Thursday, 9 July 2015

For the Love of a Stone Stoep

Every weekend brings new surprises with Keith chipping away at long overdue maintenance issues. With the garden embracing winter, everything has stopped growing but the oaks are hanging onto their brown leaves as usual. With the leaves being brown some people tend to ask why the trees died. I always find it strange that many people are not in tune with the seasons and the changes it brings to a garden. The roses are preparing themselves for pruning this week and in celebration of winter they donated a colourful and fragrant bouquet of blooms to the house.

Before the pruning
Keith finished grouting the stone stoep in front of the kitchen door, a difficult task that takes planning and measuring because one is working with uneven stones. The stone surface needs to slope away from the house and that takes skill but then Keith has got the skill and determination to make sure that it happens that way. I just love the completed stone stoep and I catch the house proudly pushing out its chest. I feel like getting a chair and a bottle of wine and sitting under the bare oak just watching the stoep until I get used to how amazing it looks.

The completed stoep
One gets used to incomplete projects on the property because there is always something else that is more urgent. But when it gets completed it is the most amazing feeling and one just wants to look at it until it just becomes part of the familiar visual landscape. 

Another view of the Stoep
All the doors have got their weatherboards fitted and painted with a pink wood primer. It looks like the green doors are standing there with pink feet. It is perfect for winter as it will keep the rain away from the thresholds.

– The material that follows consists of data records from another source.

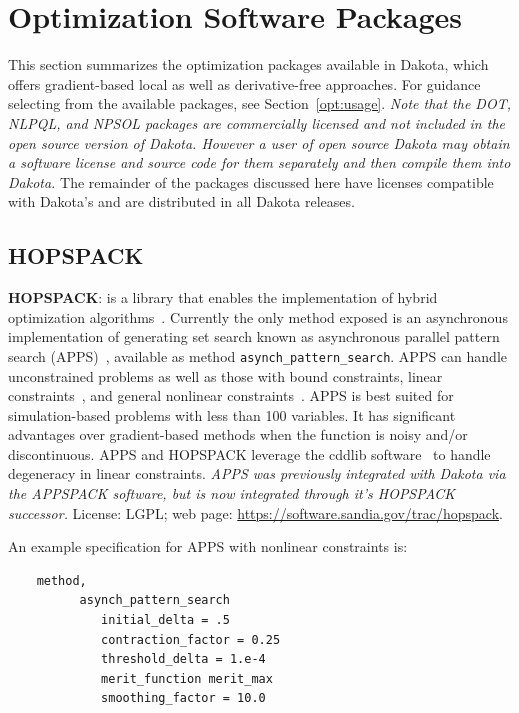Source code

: \section{Optimization Software Packages}\label{opt:software}

This section summarizes the optimization packages available in Dakota,
which offers gradient-based local as well as derivative-free
approaches.  For guidance selecting from the available packages, see
Section~\ref{opt:usage}.  {\em Note that the DOT, NLPQL, and NPSOL
  packages are commercially licensed and not included in the open
  source version of Dakota.  However a user of open source Dakota may
  obtain a software license and source code for them separately and
  then compile them into Dakota.}  The remainder of the packages
discussed here have licenses compatible with Dakota's and are
distributed in all Dakota releases.

\subsection{HOPSPACK}\label{opt:software:hopspack}

\textbf{HOPSPACK}: is a library that enables the implementation of
hybrid optimization algorithms~\cite{Plantenga2009}.  Currently the
only method exposed is an asynchronous implementation of generating
set search known as asynchronous parallel pattern search
(APPS)~\cite{GrKo06}, available as method
\texttt{asynch\_pattern\_search}.  APPS can handle unconstrained
problems as well as those with bound constraints, linear
constraints~\cite{GrKoLe08}, and general nonlinear
constraints~\cite{GrKo07}.  APPS is best suited for simulation-based
problems with less than 100 variables.  It has significant advantages
over gradient-based methods when the function is noisy and/or
discontinuous.  APPS and HOPSPACK leverage the cddlib
software~\cite{Fu05} to handle degeneracy in linear constraints.  {\em
  APPS was previously integrated with Dakota via the APPSPACK
  software, but is now integrated through it's HOPSPACK successor.}
License: LGPL; web page: \url{https://software.sandia.gov/trac/hopspack}.

An example specification for APPS with nonlinear constraints is:
\begin{small}
\begin{verbatim}
    method,
          asynch_pattern_search
             initial_delta = .5
             contraction_factor = 0.25
             threshold_delta = 1.e-4
             merit_function merit_max
             smoothing_factor = 10.0
\end{verbatim}
\end{small} %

Keith has replaced all the broken pickets and the vegetable garden is guarded by rows and rows of pink pickets waiting for their green layer of paint. The pickets were damaged by people unable to resist temptation and reaching over the fence for the citrus fruit. We still have to find a solution to protect the fence from such behaviour. 

Pink Pickets
The property is becoming more monochromatic as more and more plants lose their leaves. The seasons in the valley contrast sharply in their look and character so that one can never doubt which season the property is in at any given time.

1 comment:

  1. From oral history we know that this stoep area played a very important role in the social interaction of the working farm. It is above all a reference to that history.